ABOUT THIS EXERCISE
Repeat the lines below exactly as written, please, from the line with "Duration | 0:00:36 |" to the line with "Duration | 11 |", both lines included, and no others.

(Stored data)
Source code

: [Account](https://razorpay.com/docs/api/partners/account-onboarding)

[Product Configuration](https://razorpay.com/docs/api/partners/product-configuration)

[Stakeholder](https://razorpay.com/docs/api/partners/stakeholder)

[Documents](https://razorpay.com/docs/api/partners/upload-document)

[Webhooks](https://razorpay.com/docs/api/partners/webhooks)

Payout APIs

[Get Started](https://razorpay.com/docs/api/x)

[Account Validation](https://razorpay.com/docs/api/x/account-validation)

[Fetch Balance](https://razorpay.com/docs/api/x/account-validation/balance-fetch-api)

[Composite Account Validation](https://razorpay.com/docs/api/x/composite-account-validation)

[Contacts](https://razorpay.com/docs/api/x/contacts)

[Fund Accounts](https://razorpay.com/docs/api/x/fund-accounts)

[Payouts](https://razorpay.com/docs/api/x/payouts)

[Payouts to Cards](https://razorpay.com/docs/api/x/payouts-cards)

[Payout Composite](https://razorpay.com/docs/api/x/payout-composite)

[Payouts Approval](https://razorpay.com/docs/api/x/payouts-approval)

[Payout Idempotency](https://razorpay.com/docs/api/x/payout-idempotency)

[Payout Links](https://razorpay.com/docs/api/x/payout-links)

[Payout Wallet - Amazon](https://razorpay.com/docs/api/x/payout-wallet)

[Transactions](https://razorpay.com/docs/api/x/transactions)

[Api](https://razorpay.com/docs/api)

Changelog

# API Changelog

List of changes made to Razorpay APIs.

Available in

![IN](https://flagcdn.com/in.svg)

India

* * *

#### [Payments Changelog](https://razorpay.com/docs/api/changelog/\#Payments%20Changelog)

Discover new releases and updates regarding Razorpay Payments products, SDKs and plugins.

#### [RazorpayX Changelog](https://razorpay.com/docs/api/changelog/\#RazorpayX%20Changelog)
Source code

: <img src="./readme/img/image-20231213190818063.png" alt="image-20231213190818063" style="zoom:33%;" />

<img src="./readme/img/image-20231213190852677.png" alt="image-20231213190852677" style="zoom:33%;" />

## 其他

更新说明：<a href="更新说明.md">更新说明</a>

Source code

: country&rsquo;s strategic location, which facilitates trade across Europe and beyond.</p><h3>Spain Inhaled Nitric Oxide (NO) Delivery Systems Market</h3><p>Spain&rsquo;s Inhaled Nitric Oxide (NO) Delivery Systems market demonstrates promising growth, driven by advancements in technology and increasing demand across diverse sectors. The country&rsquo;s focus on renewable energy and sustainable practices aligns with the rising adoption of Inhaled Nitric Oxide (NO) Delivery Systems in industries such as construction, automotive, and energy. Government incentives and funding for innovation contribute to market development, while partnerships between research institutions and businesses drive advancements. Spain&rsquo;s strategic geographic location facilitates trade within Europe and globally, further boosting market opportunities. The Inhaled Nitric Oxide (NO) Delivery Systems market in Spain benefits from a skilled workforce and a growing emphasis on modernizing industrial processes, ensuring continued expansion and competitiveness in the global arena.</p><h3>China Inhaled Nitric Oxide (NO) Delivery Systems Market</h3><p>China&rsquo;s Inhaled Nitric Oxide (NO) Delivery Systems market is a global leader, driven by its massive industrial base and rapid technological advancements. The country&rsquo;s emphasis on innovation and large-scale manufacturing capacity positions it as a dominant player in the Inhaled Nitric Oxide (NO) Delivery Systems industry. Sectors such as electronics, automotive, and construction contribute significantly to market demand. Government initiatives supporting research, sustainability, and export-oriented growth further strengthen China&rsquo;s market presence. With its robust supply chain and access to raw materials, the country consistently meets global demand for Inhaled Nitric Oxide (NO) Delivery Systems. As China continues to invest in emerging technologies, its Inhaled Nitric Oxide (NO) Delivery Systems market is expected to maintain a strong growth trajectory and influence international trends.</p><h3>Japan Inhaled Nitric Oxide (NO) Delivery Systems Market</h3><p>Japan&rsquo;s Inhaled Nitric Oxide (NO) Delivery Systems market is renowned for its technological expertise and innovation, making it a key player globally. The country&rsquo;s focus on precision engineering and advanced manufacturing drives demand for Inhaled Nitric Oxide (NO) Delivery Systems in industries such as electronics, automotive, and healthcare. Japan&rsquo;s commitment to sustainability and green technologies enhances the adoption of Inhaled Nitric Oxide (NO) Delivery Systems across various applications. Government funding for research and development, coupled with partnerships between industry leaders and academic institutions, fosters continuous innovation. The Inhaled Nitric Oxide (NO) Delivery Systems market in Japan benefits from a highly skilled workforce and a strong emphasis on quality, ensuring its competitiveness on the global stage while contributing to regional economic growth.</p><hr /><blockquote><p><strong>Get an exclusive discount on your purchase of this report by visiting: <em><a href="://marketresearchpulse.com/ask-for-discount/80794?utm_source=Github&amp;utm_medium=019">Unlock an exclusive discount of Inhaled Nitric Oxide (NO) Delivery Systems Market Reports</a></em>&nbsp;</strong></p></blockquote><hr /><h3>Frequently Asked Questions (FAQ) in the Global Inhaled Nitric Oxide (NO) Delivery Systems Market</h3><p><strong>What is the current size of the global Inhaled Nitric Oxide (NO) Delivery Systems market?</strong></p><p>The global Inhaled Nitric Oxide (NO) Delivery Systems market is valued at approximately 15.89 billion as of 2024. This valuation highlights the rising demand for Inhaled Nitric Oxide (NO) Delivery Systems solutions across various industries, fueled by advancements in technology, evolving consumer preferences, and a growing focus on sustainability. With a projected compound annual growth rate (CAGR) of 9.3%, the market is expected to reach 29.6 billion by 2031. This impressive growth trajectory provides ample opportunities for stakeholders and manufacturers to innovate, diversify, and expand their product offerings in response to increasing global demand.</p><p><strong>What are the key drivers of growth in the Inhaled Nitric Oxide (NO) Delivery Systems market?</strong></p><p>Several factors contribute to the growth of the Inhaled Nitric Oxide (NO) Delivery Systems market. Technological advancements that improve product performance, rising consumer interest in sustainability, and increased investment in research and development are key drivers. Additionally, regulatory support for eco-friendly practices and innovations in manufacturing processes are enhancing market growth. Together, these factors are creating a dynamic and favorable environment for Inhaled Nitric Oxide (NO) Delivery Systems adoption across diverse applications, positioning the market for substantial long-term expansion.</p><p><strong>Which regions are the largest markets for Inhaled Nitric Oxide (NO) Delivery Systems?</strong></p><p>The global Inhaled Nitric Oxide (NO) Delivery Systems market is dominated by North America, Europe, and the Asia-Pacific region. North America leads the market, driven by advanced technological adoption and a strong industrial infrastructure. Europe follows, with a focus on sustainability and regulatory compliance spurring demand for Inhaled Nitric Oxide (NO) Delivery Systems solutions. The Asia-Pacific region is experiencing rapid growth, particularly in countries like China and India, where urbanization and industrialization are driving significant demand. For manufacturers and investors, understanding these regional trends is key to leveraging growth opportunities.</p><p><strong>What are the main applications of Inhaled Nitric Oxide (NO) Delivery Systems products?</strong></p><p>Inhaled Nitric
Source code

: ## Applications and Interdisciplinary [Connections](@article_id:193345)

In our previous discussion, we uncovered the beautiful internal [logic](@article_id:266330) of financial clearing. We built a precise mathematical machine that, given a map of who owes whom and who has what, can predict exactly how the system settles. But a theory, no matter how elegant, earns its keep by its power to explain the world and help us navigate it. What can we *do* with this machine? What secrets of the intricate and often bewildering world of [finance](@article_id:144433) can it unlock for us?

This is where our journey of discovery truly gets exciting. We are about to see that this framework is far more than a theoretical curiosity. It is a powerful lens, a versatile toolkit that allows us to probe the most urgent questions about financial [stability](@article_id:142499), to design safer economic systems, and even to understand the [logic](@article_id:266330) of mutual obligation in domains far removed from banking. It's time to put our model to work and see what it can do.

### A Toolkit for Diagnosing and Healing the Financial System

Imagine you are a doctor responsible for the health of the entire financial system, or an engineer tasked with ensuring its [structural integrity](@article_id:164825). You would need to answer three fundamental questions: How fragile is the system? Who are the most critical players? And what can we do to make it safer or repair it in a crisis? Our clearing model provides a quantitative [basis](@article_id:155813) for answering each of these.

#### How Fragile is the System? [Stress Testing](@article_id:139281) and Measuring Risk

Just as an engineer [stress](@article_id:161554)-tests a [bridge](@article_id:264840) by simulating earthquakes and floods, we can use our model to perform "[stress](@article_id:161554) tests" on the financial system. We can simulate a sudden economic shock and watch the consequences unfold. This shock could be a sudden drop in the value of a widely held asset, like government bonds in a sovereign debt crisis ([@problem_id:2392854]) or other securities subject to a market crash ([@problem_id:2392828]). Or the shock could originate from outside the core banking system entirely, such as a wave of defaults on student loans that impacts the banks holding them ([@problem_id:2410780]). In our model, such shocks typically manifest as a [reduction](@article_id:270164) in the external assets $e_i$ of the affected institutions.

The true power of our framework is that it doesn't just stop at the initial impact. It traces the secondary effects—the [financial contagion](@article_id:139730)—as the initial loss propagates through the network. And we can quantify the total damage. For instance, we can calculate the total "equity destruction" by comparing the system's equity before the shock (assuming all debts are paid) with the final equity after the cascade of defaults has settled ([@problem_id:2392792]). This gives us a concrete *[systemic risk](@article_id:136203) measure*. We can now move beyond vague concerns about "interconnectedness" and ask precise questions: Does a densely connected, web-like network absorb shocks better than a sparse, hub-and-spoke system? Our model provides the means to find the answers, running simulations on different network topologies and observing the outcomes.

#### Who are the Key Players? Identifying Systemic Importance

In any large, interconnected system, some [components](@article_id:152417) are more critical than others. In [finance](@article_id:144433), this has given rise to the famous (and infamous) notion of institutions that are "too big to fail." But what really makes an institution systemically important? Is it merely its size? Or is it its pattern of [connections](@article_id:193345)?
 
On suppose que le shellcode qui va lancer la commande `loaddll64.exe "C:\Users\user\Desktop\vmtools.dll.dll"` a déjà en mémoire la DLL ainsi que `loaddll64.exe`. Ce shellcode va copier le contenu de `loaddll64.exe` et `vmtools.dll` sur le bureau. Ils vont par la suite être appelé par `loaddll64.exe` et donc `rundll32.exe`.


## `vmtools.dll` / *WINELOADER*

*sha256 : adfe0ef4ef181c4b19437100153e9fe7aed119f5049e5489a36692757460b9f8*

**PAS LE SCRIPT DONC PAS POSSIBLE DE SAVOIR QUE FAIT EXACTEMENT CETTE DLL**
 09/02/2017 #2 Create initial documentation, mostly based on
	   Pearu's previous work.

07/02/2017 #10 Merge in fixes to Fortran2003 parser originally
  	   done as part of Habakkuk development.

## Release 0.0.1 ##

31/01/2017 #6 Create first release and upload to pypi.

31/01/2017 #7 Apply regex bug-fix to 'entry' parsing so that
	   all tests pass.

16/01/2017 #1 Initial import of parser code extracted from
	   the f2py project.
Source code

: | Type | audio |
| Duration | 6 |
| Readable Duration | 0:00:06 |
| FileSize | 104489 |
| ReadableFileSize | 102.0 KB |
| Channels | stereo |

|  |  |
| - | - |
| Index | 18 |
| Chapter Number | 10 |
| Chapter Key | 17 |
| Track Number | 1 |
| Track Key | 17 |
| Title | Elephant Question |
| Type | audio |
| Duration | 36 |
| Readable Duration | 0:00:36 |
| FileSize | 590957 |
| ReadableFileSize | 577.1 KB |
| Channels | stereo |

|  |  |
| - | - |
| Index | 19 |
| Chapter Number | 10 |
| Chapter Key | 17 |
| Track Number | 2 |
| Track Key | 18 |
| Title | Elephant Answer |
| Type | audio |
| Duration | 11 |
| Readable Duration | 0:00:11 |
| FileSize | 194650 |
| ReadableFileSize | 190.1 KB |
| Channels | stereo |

EXERCISE RESULT
| Readable Duration | 0:00:36 |
| FileSize | 590957 |
| ReadableFileSize | 577.1 KB |
| Channels | stereo |

|  |  |
| - | - |
| Index | 19 |
| Chapter Number | 10 |
| Chapter Key | 17 |
| Track Number | 2 |
| Track Key | 18 |
| Title | Elephant Answer |
| Type | audio |
| Duration | 11 |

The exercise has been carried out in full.